Quinn ran back to the highway, then headed north again.
He knew he had to be close now. If Otero had been the one the assassin followed, his vehicle couldn’t be too far away. He probably had been able to place a tracking bug on the Mondeo, then had sat back and followed a mile or two behind. Any closer and Otero would have noticed. But once the Mondeo had stopped moving, the assassin would have closed the distance, parking as close as he dared without drawing attention.
“Car,” Nate said.
Quinn stopped instantly, and turned to the south as if he could see Nate on the road in the distance. “Is it him?”
“No,” Nate said. “It’s about a mile off, heading toward us. But it’ll be here in a minute or two.”
“Make sure whoever it is doesn’t see you.”
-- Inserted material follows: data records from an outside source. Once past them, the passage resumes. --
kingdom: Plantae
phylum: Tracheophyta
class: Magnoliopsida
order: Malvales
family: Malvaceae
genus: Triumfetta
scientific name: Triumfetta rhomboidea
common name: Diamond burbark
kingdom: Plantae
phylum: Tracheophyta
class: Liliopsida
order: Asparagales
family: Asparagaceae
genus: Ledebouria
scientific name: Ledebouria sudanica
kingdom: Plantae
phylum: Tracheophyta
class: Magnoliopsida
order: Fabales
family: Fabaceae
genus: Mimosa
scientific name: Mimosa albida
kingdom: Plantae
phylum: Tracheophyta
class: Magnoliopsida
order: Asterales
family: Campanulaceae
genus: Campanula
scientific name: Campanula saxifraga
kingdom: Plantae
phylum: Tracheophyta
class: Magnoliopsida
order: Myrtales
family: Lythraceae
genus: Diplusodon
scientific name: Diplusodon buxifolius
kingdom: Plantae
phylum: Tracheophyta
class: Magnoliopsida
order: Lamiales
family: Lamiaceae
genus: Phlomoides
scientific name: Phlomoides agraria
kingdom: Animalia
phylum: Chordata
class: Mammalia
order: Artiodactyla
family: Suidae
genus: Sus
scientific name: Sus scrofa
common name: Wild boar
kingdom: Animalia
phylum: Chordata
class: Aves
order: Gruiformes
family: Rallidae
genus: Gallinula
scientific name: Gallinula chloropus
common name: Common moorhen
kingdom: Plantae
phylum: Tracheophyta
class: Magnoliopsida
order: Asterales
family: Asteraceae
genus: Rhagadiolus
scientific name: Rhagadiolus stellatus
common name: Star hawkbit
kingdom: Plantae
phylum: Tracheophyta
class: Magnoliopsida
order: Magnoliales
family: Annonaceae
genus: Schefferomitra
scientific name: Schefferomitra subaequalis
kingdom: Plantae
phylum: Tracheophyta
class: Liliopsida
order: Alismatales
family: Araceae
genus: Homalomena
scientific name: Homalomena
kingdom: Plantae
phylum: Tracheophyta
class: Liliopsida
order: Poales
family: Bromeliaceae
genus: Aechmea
He could hear the car now, too. It wasn’t as loud as the two cars earlier had been, apparently traveling at a more civil pace.
As Quinn turned back toward the north, he heard the unmistakable sound of an engine starting. It was close, maybe another fifty feet ahead of him, and off to the right, hidden by the brush.
Quinn raced forward, his SIG in his right hand. In seconds, he saw the path the car had taken into the brush. It was another old rutted road that probably hadn’t been used in years.
“It just passed me,” Nate said. “Delivery van. One guy up front. Didn’t see anyone else.”
Quinn could hear the van on the road behind him approaching. And ahead, he could also hear the assassin’s car. Its engine was only marginally louder than the van’s.
Almost at once there was light in front and behind him. The van was cresting a small hill and soon would be completely visible to Quinn. And on the rutted path ahead of him, reverse lights, bright in the dark night, and warning all that the assassin was about to back out.